* _YOUR GOAL_
Your answer should hold each line of the material that contains the word "HashedModuleIdsPlugin".

· · · ·

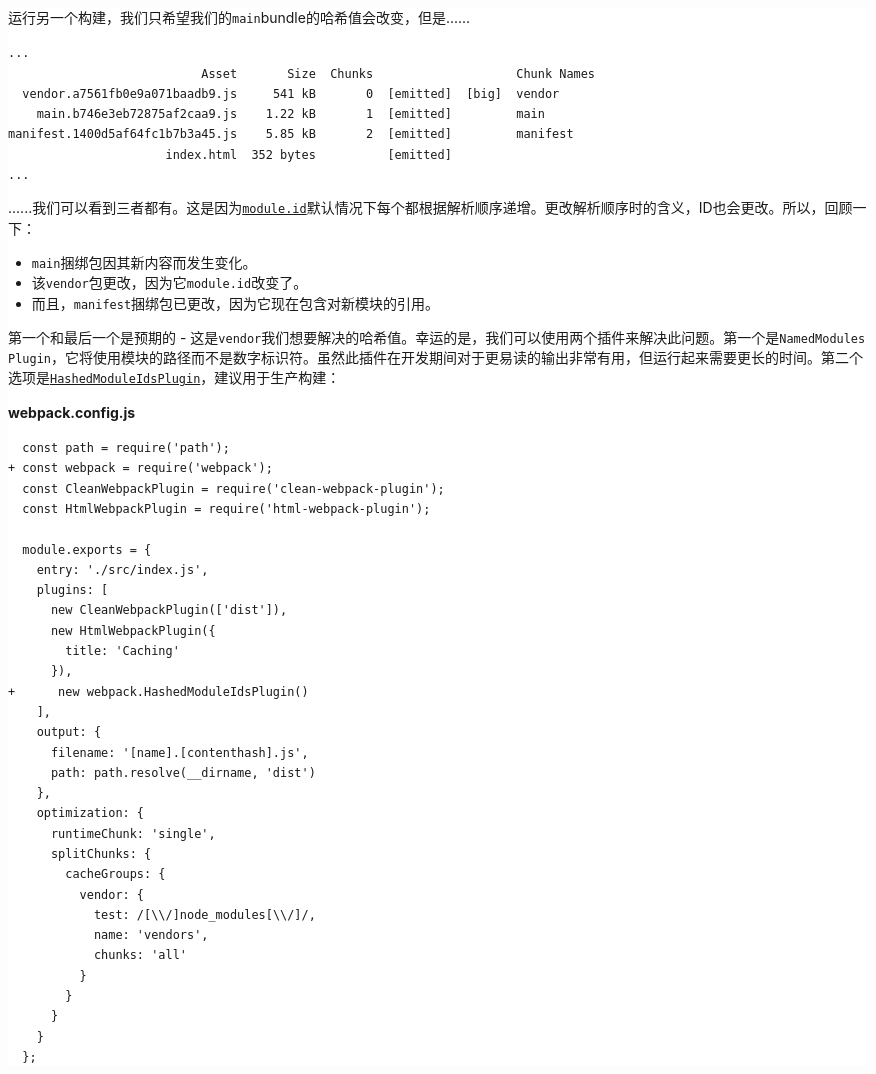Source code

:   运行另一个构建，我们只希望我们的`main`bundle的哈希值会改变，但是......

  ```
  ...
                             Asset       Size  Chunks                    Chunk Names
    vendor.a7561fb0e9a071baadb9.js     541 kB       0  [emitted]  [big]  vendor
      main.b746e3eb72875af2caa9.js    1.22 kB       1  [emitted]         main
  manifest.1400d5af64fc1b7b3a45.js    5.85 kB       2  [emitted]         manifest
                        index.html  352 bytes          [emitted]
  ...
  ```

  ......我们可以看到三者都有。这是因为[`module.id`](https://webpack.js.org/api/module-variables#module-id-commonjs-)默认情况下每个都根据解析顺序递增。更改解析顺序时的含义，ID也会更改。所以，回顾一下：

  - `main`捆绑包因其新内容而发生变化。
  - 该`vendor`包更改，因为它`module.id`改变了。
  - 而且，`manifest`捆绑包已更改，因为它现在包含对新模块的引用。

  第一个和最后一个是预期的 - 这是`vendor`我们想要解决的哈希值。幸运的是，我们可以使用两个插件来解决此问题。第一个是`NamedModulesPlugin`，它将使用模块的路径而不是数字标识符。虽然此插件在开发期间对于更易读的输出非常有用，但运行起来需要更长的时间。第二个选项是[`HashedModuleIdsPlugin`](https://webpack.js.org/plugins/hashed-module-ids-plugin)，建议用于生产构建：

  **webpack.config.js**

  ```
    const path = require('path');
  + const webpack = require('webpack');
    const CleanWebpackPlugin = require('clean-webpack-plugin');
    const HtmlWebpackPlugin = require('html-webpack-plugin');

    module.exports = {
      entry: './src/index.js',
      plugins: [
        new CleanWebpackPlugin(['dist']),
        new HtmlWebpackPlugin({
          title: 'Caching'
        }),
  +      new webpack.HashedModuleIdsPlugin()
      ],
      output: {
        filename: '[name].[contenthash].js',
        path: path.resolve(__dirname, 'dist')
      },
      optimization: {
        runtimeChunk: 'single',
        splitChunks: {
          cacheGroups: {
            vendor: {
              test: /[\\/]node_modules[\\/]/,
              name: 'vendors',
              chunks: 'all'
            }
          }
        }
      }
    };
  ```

· · · ·

* _RESPONSE TO THIS TASK_
  第一个和最后一个是预期的 - 这是`vendor`我们想要解决的哈希值。幸运的是，我们可以使用两个插件来解决此问题。第一个是`NamedModulesPlugin`，它将使用模块的路径而不是数字标识符。虽然此插件在开发期间对于更易读的输出非常有用，但运行起来需要更长的时间。第二个选项是[`HashedModuleIdsPlugin`](https://webpack.js.org/plugins/hashed-module-ids-plugin)，建议用于生产构建：
  +      new webpack.HashedModuleIdsPlugin()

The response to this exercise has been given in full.